VT produces acute and long-term effects. VT’s acute effects refer to changes manifested during and immediately after the vibration exposure and persist up to two hours after the training (Park et al., 2017). Acute VT effects depend on the individualized training parameters set up in the session and include
Long-term effects include chronic changes manifested after repeated sessions of VT executed over weeks or months, ranging from three weeks to six months. The long-term effects depend on the VT’s program duration and weekly frequency and include the following:
For children with ataxia, intensive training that included VT can significantly improve motor function, including balance and coordination during walking. Such results were also maintained after six months of the intensive program (Martakis et al., 2019).

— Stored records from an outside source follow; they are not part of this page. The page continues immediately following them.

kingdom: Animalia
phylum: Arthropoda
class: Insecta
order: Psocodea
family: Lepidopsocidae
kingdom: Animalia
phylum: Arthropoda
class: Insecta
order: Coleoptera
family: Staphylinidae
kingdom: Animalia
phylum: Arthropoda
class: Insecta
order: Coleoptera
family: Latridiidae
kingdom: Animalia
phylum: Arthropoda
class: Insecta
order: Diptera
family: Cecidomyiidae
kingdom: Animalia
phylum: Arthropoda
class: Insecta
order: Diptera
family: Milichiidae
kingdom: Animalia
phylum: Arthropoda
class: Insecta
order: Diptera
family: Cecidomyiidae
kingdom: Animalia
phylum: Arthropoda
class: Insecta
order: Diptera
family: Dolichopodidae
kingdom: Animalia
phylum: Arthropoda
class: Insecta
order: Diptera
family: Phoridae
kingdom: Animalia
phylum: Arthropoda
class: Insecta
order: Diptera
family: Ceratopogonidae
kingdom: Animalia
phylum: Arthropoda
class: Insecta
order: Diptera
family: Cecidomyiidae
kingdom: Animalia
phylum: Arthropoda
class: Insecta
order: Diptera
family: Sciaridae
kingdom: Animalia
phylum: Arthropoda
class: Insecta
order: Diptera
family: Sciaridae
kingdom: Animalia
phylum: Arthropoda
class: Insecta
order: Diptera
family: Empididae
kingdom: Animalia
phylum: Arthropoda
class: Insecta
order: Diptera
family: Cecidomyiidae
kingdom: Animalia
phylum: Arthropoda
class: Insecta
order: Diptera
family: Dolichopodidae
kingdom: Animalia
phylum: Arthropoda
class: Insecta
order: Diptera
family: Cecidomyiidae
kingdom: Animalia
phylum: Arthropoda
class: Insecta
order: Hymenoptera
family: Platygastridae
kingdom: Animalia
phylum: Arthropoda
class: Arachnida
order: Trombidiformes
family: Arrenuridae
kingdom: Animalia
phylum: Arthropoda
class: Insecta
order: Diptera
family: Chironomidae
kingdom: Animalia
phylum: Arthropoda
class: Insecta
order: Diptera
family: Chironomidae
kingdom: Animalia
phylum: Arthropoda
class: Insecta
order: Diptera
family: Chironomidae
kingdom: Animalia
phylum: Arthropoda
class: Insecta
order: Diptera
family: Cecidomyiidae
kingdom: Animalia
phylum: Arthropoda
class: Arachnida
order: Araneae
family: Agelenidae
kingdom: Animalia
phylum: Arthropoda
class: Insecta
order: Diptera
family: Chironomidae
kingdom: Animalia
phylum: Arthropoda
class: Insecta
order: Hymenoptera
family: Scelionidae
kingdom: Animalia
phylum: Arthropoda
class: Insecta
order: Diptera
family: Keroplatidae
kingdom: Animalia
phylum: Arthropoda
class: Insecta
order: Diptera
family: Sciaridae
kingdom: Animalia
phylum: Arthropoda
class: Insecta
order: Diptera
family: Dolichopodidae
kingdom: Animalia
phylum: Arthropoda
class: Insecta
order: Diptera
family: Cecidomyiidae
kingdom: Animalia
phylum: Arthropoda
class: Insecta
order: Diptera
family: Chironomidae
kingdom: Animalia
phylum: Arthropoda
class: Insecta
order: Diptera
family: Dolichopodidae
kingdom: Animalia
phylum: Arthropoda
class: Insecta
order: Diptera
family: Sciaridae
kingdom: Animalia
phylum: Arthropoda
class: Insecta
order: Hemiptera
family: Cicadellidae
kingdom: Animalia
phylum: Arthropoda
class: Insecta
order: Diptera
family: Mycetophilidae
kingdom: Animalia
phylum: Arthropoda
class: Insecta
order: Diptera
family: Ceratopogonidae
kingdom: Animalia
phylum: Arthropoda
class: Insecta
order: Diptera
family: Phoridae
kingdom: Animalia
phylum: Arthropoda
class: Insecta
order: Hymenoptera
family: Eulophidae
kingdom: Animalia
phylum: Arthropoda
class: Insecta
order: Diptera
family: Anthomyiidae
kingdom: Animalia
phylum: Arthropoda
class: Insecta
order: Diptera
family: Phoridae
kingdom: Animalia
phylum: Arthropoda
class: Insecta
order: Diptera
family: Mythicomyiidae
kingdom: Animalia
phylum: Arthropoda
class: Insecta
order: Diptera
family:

WBV therapy with the side-alternating vibration platform is also safe and able to improve muscle power in mitochondrial disease (Newell et al., 2017). It shows promising results as a training regimen for both Duchenne muscular dystrophy (Mah et al., 2012) and late-onset Pompe disease (Khan et al., 2009).
VT can be implemented safely in most clinical sets when applied by a trained therapist in using the equipment. However, some conditions require special care.
Artificial joints, acute swelling and inflammation of joints and tendons, fresh fractures and post surgery with fresh wounds and scars in trained body parts, acute hernia and discopathy, and arthritis are contraindications that must be excluded before using vibrating platforms.
Research shows that VT had no impact on the number of seizures. However, according to our clinical experience, VT is safe for children with sporadic or mild seizures, but under a couple of precautions to prevent the secondary risk of injury during an exercise on the platform.
Such cases are not contraindications to VT but require individual analysis and discussion with the family, doctors, and therapists to reach the benefits of VT.
Different from what it seems, exercise intensity is not determined only by the number of vibrations per second (frequency in Hertz), but by the structure of the plan designed by the experienced therapist combining frequency, position and duration.
VT has to be consistently associated with the practice of motor function tasks which can be done during the vibration protocol and still in a few minutes to hours after that. The child can play a game using cognitive and hand function in a basic position or practice sit-ups, 4-points position, squats, sit-to-stand, single-leg position and standing on the platform. It can be applied on upper and lower limbs, as well as for trunk muscle activation.
VT can also be applied with other equipment like gym balls, wedges, stools, bolsters and Spider cage, and therapeutic methods to increase the proprioceptive input, muscle activation or relaxation, balance, coordination and motor control during functional tasks training.